METTI IN PRATICA ->
a: Secondo il brano sull'Industria 4.0, quanto pesa il fatturato e-commerce sui ricavi delle aziende italiane?
b: Prosegui il brano sull'Industria 4.0 a partire dalla sua ultima frase.

BRANO DA LEGGERE ->
L’industria 4.0 non è un lontano miraggio ma una realtà che prende sempre più forma nel sistema economico italiano. Secondo Marco Gay, presidente dei Giovani Imprenditori di Confindustria, l’industria 4.0 varrà quattro punti del Pil nei prossimi tre anni, pari a 110 miliardi di ricavi in più per le imprese.

In un sistema che necessita di colmare un gap importante sul fronte delle competenze, la sfida riguarda il campo del digitale con il che nel nostro paese vede il 50% della forza lavoro con zero o scarse capacità informatiche (fonte Ocse) e il 22% delle posizioni digitali aperte senza candidati.

L’orizzonte è però positivo se si pensa che esistono oltre 6 mila start up innovative che danno lavoro a 36 mila persone e che sono già una realtà importante. Analizzando i dati sulle vendite online nel belpaese, si noterà che il fatturato e-commerce incide solo per 9% sui ricavi aziendali, rispetto a una media Ue del 17%.

Un peccato per l’alto livello del comparto manifatturiero italiano. Con l’integrazione delle tecnologie tradizionali alle competenze produttive e a quelle digitali potrebbe crearsi interessanti opportunità. In tutto questo si innesta la spinta voluta anche dal governo con gli interventi fiscali, di Industria 4.0.

Da un sondaggio condotto da Api, associazione piccole e medie industrie, è emerso che quasi la metà degli imprenditori italiani è convinta che l’Industria 4.0 rappresenti una rivoluzione che interessa tutte le aree dell’azienda, mentre per il 15% implica l’introduzione di nuove tecnologie. Un imprenditore su quattro è convinto che l’evoluzione tecnologica delle aree produttive possa generare valore per il cliente, mentre poco meno di un imprenditore su cinque ammette di non sapere esattamente come definirlo.

DATI FORNITI ->
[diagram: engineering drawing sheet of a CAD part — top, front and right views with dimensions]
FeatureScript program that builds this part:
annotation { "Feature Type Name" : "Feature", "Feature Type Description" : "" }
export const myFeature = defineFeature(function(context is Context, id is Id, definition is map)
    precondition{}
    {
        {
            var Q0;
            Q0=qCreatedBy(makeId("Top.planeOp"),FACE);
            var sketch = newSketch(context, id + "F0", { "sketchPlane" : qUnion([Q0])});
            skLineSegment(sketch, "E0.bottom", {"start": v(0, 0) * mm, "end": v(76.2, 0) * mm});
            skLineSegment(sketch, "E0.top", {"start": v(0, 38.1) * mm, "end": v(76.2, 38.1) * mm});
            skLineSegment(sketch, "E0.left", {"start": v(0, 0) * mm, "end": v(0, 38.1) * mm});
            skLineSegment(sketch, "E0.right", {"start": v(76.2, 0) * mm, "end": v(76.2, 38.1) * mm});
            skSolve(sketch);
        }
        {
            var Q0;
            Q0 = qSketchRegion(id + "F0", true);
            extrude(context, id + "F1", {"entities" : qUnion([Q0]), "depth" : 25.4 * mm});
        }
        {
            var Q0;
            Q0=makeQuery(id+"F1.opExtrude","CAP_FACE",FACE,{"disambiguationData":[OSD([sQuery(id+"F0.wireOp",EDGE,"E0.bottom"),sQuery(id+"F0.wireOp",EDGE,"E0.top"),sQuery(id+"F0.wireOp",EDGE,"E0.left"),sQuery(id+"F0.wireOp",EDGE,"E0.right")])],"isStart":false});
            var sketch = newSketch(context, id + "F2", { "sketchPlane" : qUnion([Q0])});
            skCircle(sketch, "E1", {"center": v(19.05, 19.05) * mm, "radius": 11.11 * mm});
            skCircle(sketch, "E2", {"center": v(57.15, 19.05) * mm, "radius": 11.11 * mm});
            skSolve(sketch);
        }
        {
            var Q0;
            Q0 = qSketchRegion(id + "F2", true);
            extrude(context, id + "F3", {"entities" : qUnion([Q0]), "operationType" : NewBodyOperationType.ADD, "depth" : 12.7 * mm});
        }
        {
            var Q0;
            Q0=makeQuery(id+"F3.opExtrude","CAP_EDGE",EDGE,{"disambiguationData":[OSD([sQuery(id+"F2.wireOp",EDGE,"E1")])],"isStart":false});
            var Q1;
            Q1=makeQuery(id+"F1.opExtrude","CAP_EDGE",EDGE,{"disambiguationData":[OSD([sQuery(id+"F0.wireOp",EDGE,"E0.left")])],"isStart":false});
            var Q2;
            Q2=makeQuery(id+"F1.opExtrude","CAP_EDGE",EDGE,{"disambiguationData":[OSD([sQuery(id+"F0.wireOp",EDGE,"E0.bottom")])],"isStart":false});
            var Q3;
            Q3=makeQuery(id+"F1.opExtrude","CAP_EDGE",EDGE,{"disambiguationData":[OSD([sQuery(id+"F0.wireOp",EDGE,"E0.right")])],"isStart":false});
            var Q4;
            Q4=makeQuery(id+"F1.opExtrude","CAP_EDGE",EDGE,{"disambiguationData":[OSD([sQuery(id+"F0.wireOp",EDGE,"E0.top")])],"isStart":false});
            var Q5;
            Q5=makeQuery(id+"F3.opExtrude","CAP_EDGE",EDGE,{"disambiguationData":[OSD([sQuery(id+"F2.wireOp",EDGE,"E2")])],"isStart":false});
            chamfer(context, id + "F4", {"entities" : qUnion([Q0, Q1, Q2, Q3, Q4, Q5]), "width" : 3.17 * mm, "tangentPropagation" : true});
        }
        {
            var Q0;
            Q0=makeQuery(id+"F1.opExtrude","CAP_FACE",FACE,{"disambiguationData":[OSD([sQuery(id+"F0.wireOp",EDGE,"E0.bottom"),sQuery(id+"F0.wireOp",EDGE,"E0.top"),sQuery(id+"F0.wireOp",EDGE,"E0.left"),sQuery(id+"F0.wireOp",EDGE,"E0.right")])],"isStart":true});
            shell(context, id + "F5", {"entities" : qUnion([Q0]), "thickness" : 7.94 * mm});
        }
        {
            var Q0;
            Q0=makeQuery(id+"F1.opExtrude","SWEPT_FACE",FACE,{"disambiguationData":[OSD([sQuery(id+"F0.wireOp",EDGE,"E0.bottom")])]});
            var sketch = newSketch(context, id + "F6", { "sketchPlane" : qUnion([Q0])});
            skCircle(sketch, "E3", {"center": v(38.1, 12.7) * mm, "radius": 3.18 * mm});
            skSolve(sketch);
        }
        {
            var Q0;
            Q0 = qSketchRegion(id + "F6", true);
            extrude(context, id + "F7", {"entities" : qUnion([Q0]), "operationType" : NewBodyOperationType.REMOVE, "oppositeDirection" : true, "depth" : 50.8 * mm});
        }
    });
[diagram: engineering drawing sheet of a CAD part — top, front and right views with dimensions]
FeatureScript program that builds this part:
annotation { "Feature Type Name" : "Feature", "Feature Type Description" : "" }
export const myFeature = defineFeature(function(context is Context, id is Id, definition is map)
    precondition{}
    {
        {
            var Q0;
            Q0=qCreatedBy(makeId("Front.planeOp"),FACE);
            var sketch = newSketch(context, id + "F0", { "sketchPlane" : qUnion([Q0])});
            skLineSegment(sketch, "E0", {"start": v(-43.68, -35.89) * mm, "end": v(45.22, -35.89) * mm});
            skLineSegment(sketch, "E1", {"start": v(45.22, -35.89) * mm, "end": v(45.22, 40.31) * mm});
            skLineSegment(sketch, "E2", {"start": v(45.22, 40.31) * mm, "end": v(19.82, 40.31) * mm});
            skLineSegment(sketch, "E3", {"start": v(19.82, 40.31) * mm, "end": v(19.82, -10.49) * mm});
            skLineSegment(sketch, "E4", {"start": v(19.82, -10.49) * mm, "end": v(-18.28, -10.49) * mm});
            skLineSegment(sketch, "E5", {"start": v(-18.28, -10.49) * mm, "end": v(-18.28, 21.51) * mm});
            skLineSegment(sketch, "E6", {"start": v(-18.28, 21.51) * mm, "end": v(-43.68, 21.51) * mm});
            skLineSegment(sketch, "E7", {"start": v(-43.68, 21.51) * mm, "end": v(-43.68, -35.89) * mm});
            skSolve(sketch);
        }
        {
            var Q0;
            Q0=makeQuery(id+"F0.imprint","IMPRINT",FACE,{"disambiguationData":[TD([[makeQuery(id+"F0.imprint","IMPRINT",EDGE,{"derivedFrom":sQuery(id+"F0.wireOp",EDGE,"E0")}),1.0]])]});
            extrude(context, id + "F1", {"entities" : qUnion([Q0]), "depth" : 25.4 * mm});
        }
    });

INSIEME DELLE RISPOSTE ->
a: Il 9%, contro una media Ue del 17%.

b:
Industria 4.0 significa aumentare il potere delle aziende e quindi dei suoi collaboratori. Considerare il 4.0 uno stadio in cui si sostituiscono le persone con i robot è fuorviante. È vero il contrario, invece: significa dare libertà alle persone che formano un’azienda ed aumentare lo spazio per la creatività e il pensiero divergente, ed in questo sarà fondamentale la capacità della forza lavora nel passaggio da “operaio” a “operatore”. In pratica non sarà nemmeno sufficiente che un operaio sia qualificato nella sua attività, ma sarà necessario che egli sia in grado di relazionarsi anche con la tecnologia a disposizione e di utilizzare la mole di dati/informazioni che riceverà dalla stessa.

Per arrivare a questo serve un cambio di prospettiva. “Gli strumenti ci sono già – dichiara il presidente di Api Paolo Galassi – ma non si sanno ancora utilizzare nel modo giusto. Un esempio? Tutti hanno lo smartphone, ma il 90% lo usa solo per telefonare; solo il 10% lo usa per migliorare i processi produttivi dell’azienda, cosa che lo smartphone è perfettamente in grado di fare“.